- Task prompt: Reproduce every line of the entries below, character for character, leaving nothing out.

-=-=-

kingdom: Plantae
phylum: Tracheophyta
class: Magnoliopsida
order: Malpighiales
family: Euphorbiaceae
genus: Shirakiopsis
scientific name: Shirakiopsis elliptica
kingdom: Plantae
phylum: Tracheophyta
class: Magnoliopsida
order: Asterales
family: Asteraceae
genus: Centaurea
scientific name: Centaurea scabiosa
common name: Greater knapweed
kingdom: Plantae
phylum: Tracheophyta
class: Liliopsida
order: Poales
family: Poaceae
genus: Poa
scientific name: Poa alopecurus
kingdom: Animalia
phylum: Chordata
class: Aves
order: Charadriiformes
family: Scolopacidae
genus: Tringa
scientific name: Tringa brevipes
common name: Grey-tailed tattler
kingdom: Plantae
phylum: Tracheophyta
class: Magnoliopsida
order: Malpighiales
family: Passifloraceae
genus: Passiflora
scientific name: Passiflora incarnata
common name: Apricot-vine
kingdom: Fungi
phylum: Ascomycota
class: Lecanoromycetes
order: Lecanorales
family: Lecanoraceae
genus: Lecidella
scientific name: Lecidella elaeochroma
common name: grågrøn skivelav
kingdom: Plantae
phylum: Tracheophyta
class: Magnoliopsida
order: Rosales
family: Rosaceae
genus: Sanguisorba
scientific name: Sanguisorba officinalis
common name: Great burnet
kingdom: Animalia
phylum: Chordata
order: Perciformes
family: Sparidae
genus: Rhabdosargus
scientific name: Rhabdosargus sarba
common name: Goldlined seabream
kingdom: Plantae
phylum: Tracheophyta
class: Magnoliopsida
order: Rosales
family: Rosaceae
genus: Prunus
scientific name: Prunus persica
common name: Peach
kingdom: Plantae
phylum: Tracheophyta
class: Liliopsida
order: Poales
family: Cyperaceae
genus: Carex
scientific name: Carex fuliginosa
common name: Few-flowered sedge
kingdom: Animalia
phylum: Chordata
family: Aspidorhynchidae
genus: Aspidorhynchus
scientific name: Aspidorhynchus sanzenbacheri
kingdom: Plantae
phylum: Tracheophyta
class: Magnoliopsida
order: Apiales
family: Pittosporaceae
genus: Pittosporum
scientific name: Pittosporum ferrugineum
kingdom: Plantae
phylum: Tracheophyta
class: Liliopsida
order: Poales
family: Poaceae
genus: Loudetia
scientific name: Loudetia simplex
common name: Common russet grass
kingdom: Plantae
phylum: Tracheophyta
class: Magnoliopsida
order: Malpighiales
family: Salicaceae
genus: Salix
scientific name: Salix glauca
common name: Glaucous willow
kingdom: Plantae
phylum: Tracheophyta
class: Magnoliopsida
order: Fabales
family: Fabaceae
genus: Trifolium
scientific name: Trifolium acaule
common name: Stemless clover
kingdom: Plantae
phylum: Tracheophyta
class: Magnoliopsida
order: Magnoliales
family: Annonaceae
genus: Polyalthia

-=-=-

- Solution to this problem:
kingdom: Plantae
phylum: Tracheophyta
class: Magnoliopsida
order: Malpighiales
family: Euphorbiaceae
genus: Shirakiopsis
scientific name: Shirakiopsis elliptica
kingdom: Plantae
phylum: Tracheophyta
class: Magnoliopsida
order: Asterales
family: Asteraceae
genus: Centaurea
scientific name: Centaurea scabiosa
common name: Greater knapweed
kingdom: Plantae
phylum: Tracheophyta
class: Liliopsida
order: Poales
family: Poaceae
genus: Poa
scientific name: Poa alopecurus
kingdom: Animalia
phylum: Chordata
class: Aves
order: Charadriiformes
family: Scolopacidae
genus: Tringa
scientific name: Tringa brevipes
common name: Grey-tailed tattler
kingdom: Plantae
phylum: Tracheophyta
class: Magnoliopsida
order: Malpighiales
family: Passifloraceae
genus: Passiflora
scientific name: Passiflora incarnata
common name: Apricot-vine
kingdom: Fungi
phylum: Ascomycota
class: Lecanoromycetes
order: Lecanorales
family: Lecanoraceae
genus: Lecidella
scientific name: Lecidella elaeochroma
common name: grågrøn skivelav
kingdom: Plantae
phylum: Tracheophyta
class: Magnoliopsida
order: Rosales
family: Rosaceae
genus: Sanguisorba
scientific name: Sanguisorba officinalis
common name: Great burnet
kingdom: Animalia
phylum: Chordata
order: Perciformes
family: Sparidae
genus: Rhabdosargus
scientific name: Rhabdosargus sarba
common name: Goldlined seabream
kingdom: Plantae
phylum: Tracheophyta
class: Magnoliopsida
order: Rosales
family: Rosaceae
genus: Prunus
scientific name: Prunus persica
common name: Peach
kingdom: Plantae
phylum: Tracheophyta
class: Liliopsida
order: Poales
family: Cyperaceae
genus: Carex
scientific name: Carex fuliginosa
common name: Few-flowered sedge
kingdom: Animalia
phylum: Chordata
family: Aspidorhynchidae
genus: Aspidorhynchus
scientific name: Aspidorhynchus sanzenbacheri
kingdom: Plantae
phylum: Tracheophyta
class: Magnoliopsida
order: Apiales
family: Pittosporaceae
genus: Pittosporum
scientific name: Pittosporum ferrugineum
kingdom: Plantae
phylum: Tracheophyta
class: Liliopsida
order: Poales
family: Poaceae
genus: Loudetia
scientific name: Loudetia simplex
common name: Common russet grass
kingdom: Plantae
phylum: Tracheophyta
class: Magnoliopsida
order: Malpighiales
family: Salicaceae
genus: Salix
scientific name: Salix glauca
common name: Glaucous willow
kingdom: Plantae
phylum: Tracheophyta
class: Magnoliopsida
order: Fabales
family: Fabaceae
genus: Trifolium
scientific name: Trifolium acaule
common name: Stemless clover
kingdom: Plantae
phylum: Tracheophyta
class: Magnoliopsida
order: Magnoliales
family: Annonaceae
genus: Polyalthia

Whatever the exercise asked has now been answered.